The Kremlin warned against “destructive forces that want to damage the two countries’ mutually beneficial co-operation,” and said the two men had expressed “certainty that all the problems that have arisen will soon be resolved.”

Tens of thousands of people across Belarus have protested against Mr Lukashenko’s disputed win in last Sunday’s presidential election.

Opposition candidate Svetlana Tikhanovskaya, who fled to Lithuania this week under pressure from Belarus security services, said she would form a “co-ordination council” from exile to work towards a “transfer of power”.

A violent police crackdown during which nearly 7,000 people were arrested — and many tortured — initially suppressed the rallies before galvanising them on Thursday.

Factory workers from heavily subsidised Belarus state enterprises, the core of Mr Lukashenko’s political base, went on strike to call for new elections and an end to the police violence.

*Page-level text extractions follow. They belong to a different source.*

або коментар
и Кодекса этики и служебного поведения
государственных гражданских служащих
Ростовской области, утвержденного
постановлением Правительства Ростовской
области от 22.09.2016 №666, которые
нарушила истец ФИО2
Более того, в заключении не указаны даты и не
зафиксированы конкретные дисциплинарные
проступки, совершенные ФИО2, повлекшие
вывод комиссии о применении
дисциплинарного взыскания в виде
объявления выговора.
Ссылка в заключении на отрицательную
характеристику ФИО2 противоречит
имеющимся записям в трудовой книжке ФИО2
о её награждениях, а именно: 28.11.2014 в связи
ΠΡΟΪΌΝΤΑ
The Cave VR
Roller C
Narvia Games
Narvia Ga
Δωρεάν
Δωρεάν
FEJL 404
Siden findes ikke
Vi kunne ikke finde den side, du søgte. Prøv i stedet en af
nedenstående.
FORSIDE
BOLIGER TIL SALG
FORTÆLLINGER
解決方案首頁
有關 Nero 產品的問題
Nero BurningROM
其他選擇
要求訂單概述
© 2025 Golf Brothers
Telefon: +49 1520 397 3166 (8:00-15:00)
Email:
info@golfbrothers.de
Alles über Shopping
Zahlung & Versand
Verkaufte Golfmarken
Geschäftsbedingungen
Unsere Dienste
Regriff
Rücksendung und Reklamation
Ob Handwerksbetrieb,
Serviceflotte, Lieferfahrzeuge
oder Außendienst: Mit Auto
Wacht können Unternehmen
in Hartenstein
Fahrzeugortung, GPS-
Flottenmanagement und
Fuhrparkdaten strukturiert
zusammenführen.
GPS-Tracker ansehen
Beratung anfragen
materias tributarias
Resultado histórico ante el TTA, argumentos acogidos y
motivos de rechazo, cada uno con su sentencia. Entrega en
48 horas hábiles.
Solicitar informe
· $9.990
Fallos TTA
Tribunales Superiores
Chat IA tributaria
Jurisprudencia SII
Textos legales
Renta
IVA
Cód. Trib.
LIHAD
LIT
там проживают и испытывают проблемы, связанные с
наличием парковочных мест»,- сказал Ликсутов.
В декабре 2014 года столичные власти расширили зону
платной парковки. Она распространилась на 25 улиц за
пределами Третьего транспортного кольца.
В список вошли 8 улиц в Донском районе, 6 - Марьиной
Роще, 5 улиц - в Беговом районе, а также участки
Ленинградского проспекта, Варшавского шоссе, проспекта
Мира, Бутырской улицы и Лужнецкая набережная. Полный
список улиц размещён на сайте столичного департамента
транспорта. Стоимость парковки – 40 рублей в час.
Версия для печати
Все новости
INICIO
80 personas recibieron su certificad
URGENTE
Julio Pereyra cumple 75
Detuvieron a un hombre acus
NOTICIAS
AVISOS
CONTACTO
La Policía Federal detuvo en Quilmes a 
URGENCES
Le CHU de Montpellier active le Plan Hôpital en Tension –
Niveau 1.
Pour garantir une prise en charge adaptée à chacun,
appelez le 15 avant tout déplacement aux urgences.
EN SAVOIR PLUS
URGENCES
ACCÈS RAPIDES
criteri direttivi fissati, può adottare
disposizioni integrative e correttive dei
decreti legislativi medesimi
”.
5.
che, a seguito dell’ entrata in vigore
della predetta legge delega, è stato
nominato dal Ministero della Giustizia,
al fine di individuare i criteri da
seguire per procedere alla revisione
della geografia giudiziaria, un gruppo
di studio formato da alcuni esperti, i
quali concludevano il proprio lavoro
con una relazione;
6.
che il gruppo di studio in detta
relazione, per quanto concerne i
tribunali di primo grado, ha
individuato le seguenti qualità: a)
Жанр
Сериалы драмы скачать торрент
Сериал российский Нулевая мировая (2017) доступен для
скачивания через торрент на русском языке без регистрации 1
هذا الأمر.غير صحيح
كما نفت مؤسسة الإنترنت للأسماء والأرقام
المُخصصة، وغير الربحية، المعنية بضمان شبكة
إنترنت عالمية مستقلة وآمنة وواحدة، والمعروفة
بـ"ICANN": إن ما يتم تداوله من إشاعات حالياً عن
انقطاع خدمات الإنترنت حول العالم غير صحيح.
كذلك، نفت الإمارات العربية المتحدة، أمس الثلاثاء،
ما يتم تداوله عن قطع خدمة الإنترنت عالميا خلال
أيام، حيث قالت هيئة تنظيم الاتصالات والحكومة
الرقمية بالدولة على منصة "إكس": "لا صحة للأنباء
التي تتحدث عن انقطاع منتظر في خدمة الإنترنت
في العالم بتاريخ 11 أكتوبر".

Mr Lukashenko’s comments were a clear appeal to Mr Putin to defend himself against the unrest, an unprecedented phenomenon in the collective farm boss’s 26-year rule and an unthinkable event just a few days ago.

He said protesters were using “colour revolution playbooks” honed in pro-western uprisings in Ukraine and Georgia in the 2000s and said “elements of foreign interference” were directing them.

This is a turnround from the run-up to the election, when Mr Lukashenko repeatedly accused “puppetmasters” in Russia of funding a leading opposition candidate, who Belarus later jailed, and sending 33 mercenaries to “destabilise the situation”.

Speaking to Belarus’ armed forces on Saturday, Mr Lukashenko said he would not give up power voluntarily and rejected offers to mediate the crisis with foreign powers. “We won’t give up the country to anyone. We’ll get the situation under control,” Mr Lukashenko said, according to Belta. “Our soldiers have enough resources to defend themselves and their families and ensure the security of the state.”

EU foreign ministers agreed on Friday to start work on sanctions against those responsible for “violence and falsification” around Sunday’s poll.

On Friday, Belarus released 32 Russian mercenaries who it had charged two weeks ago with planning terrorist attacks in cahoots with the local opposition.

Russia said the mercenaries were taking advantage of Belarus’s lax border policy and lack of restrictions on international flights to transit to private security jobs in South America.

Mr Putin congratulated Mr Lukashenko on his disputed win, which the EU said on Friday it would not recognise.

Since the protests began, some Kremlin proxies — including the Russian nationalist firebrand Vladimir Zhirinovsky — have floated the idea of dumping Mr Lukashenko.

Russia’s foreign ministry said on Thursday that it was “concerned by the incidents of violations of public order on the streets of several Belarusian cities” but condemned “clearly discernible attempts to interfere in the affairs of a sovereign state with the goal of splitting society and destabilising the situation,” which it blames on western governments.